(REQUIREMENT) Among the entries beneath this sentence, how many lines include the word "technology"? Only the number is wanted.

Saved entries

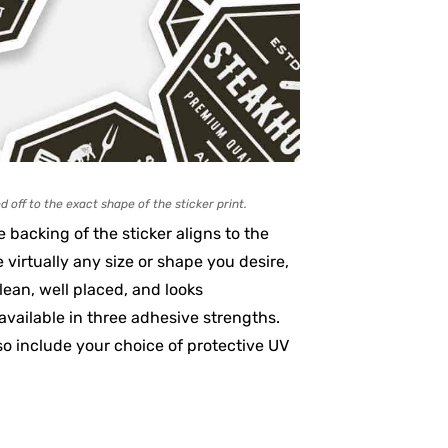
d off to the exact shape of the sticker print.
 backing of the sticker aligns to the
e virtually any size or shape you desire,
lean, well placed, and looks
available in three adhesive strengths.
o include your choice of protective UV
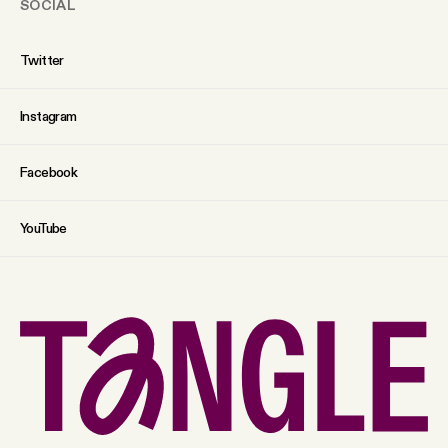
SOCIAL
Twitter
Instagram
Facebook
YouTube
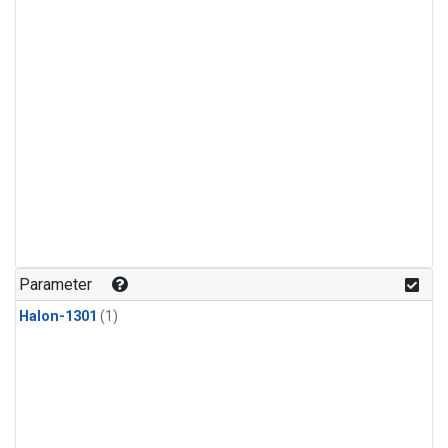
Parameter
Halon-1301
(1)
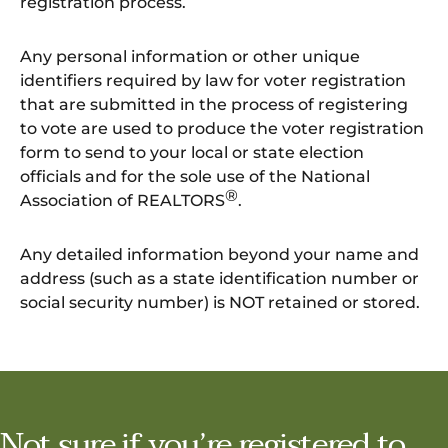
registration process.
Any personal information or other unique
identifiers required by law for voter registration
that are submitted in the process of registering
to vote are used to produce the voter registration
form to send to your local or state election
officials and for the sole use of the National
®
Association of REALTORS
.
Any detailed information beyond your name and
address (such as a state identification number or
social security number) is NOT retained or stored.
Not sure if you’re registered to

* * *

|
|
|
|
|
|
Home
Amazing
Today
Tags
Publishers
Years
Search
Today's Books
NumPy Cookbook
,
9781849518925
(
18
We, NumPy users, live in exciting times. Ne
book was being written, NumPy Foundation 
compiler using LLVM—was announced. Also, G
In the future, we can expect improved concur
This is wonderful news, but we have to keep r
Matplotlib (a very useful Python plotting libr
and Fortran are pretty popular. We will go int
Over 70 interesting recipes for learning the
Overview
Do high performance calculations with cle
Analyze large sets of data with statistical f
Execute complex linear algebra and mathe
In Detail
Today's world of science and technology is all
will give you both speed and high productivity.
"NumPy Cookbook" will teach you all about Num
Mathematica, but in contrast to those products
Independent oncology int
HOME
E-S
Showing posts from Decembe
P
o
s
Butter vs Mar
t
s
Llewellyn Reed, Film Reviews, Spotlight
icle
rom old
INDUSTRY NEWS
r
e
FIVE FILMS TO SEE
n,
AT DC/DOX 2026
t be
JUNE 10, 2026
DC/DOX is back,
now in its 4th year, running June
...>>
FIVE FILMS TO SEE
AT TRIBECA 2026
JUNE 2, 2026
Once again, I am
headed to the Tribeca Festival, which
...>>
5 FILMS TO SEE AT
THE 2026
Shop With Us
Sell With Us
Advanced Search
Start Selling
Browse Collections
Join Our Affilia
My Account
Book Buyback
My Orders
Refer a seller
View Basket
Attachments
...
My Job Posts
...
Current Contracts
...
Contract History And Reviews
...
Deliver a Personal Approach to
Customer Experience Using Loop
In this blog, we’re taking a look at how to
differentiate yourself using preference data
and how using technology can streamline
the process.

(YOUR SOLUTION) 2